Written By: Eliza Berman
The casual student of history might not look to Frederick Douglass for wisdom on the power of photography. The abolitionist is best known for his unmatched talent for oration, and when he died in 1895, the medium was still an evolving technology. But Douglass knew that photography had a quality that couldn’t always be found in other art forms. He touched on the transformative energy of the image when he wrote in 1864 that making pictures enables us to “see what ought to be by the reflection of what is, and endeavor to remove the contradiction.”
Douglass’ words introduce a selection of some of the most iconic photographs of African American history in the book Through the African American Lens, curated by Smithsonian’s National Museum of African American History and Culture. The book is the first in a series, and based on an exhibit of the same name that opened in 2015.
“The book essentially reflects the vastness and the dynamism that is the subject matter for the museum,” says Rhea Combs, Curator of Film and Photography at the museum, who led the team that distilled a collection of 15,000 images into the 60 photographs that make the book. While future books will delve into more specific themes in Black history, like the civil rights movement and Black women, the first book takes a sweeping look at more than 150 years of the vast and varied set of African American experiences in America.
Throughout history, photographs have afforded African Americans a way of “inserting themselves into a conversation,” Combs says, especially in a society “that oftentimes dismissed them or discounted them.”
The images reveal how agency can be created in the space between lens and subject. “There is a real, conscientious effort with individuals that are standing in front of the camera to present themselves in a way that shows a regality, a fortitude, a resolve,” she says. Whenever Douglass was photographed, he made sure to see the photographs before they were distributed, as he knew the importance of controlling his image. During the mid-nineteenth century, abolitionists mailed out photographs of slaves in an effort to change hearts and minds on the matter of abolition.

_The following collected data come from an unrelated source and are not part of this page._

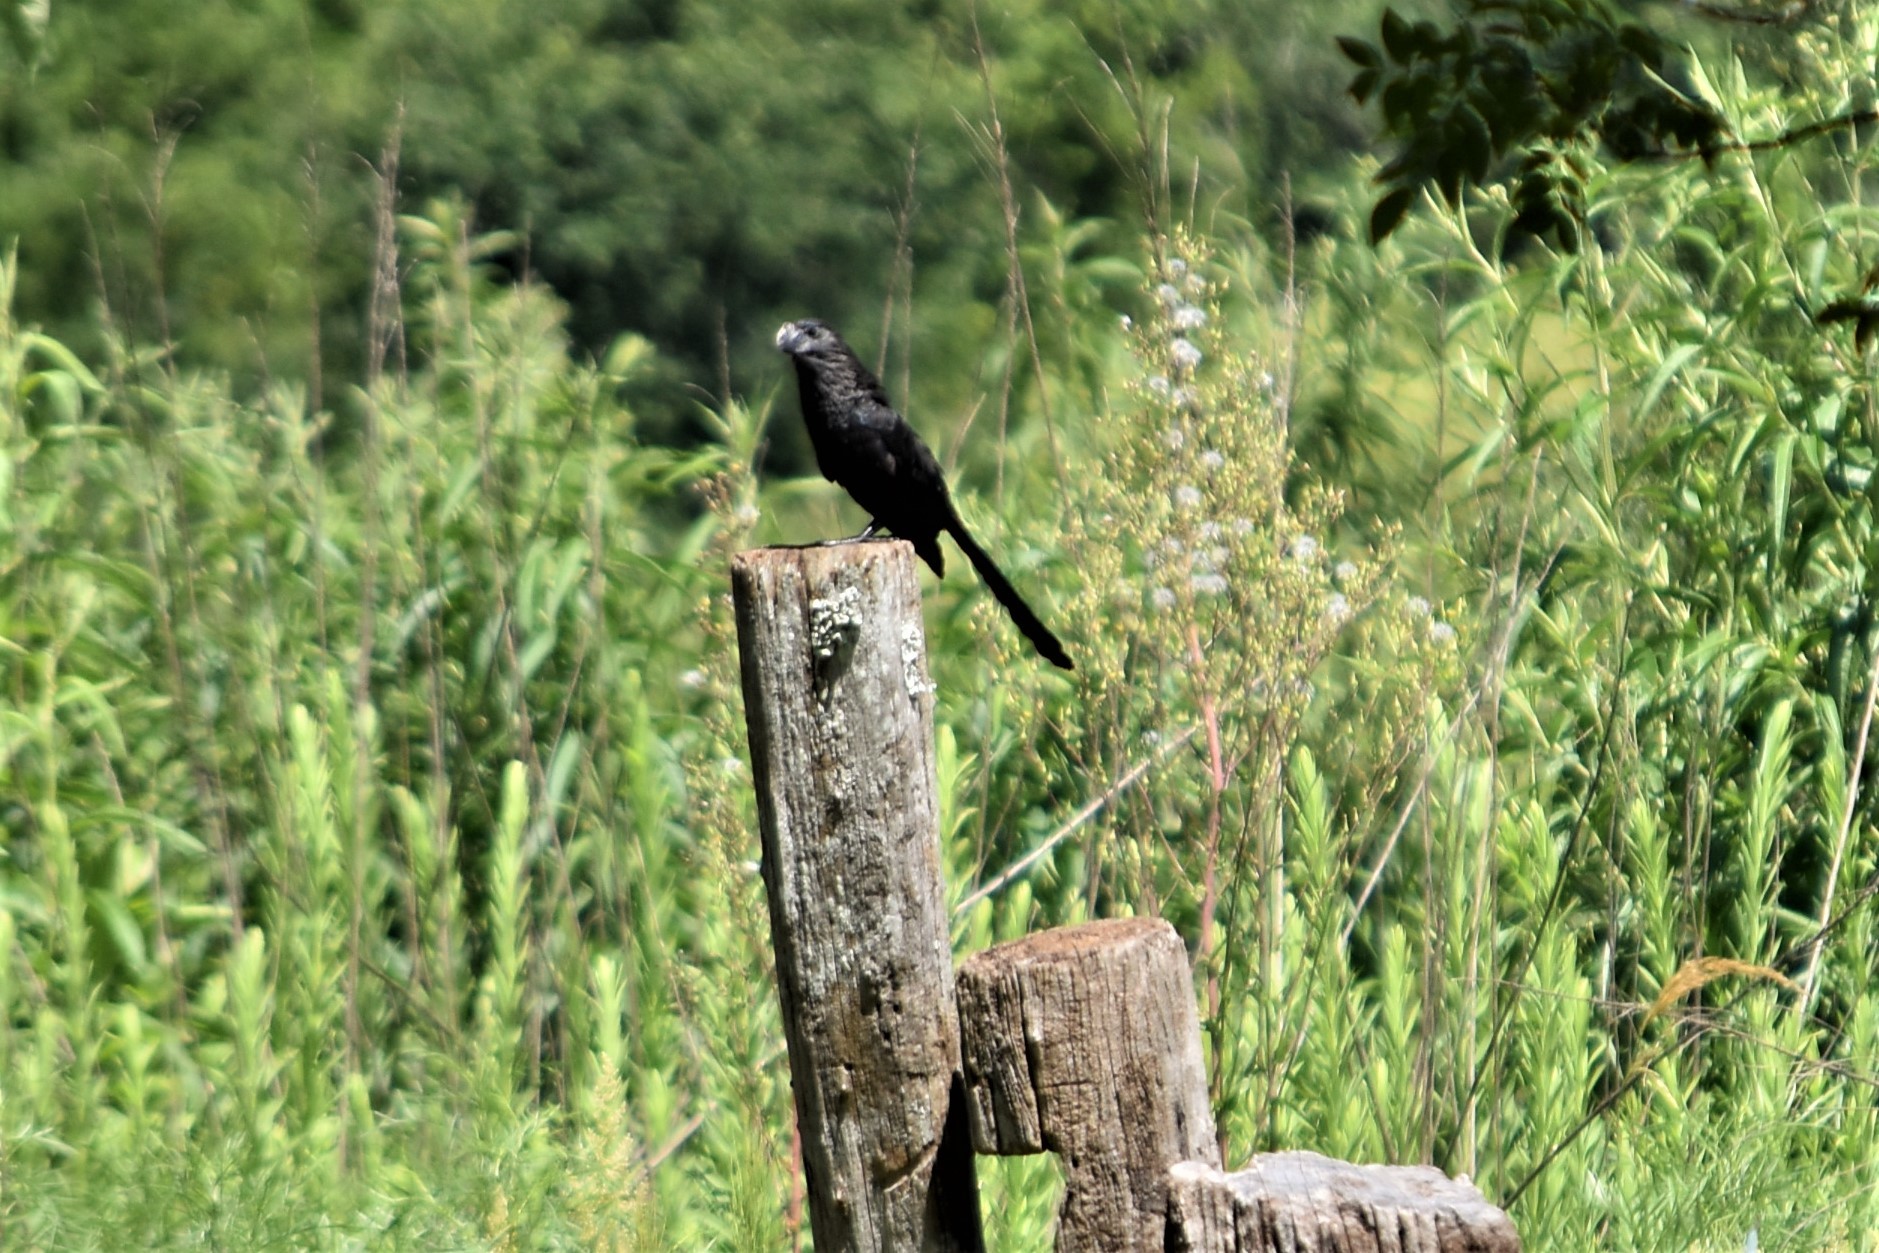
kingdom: Animalia
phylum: Chordata
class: Aves
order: Cuculiformes
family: Cuculidae
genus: Crotophaga
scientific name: Crotophaga ani
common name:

Many of the photographs were taken by photographers who were not African American themselves. When Wayne Miller, a white photographer, knocked on the doors of black Chicagoans in the 1940s, he earned their trust through conversation rather than setting out to conduct an anthropological study. Though this was certainly not always the case, and the relationship between subject and photographer can be quite complicated, “I think the agency was definitely in their gaze at the camera instead of the camera recording them,” says Combs.
Sixty might sound like an impossibly small number of images to capture all of African American history. But the images Combs and her team selected speak volumes. A 1938 photograph of a Harlem Elks Parade shows, rather than the parade itself, the sense of community and togetherness among its spectators. Images of exile in the form of James Baldwin and Eldridge Cleaver speak to, in Combs’ words, “freedom movements that are part of American history, but didn’t occur on American soil.”
LIFE photographer Eliot Elisofon’s photo of Zack Brown photographing two men in Harlem is a fitting choice for the book’s cover. In it, a black photographer, behind the lens, documents the dapper and dignified appearance of two black men in Harlem. The photograph is about urban life and the Great Migration, but it’s also about photography itself: that interplay between the voyeurism of viewers and the self-awareness of subjects that brings a static image to life nearly 80 years later.
Many of the photographs have this sense of immediacy, a sometimes startling relevance that belies their age. In a picture taken by Dave Mann of Emmett Till’s funeral in 1955, Till’s mother clutches a handkerchief in one hand and extends the other, searching, it seems, for balance. The track of a single tear, which appears to have fallen just before the shutter was clicked, is visible on her face.
“Especially on the heels of things that are happening now,” says Combs, “this story unfortunately how many years later feels very, very familiar.”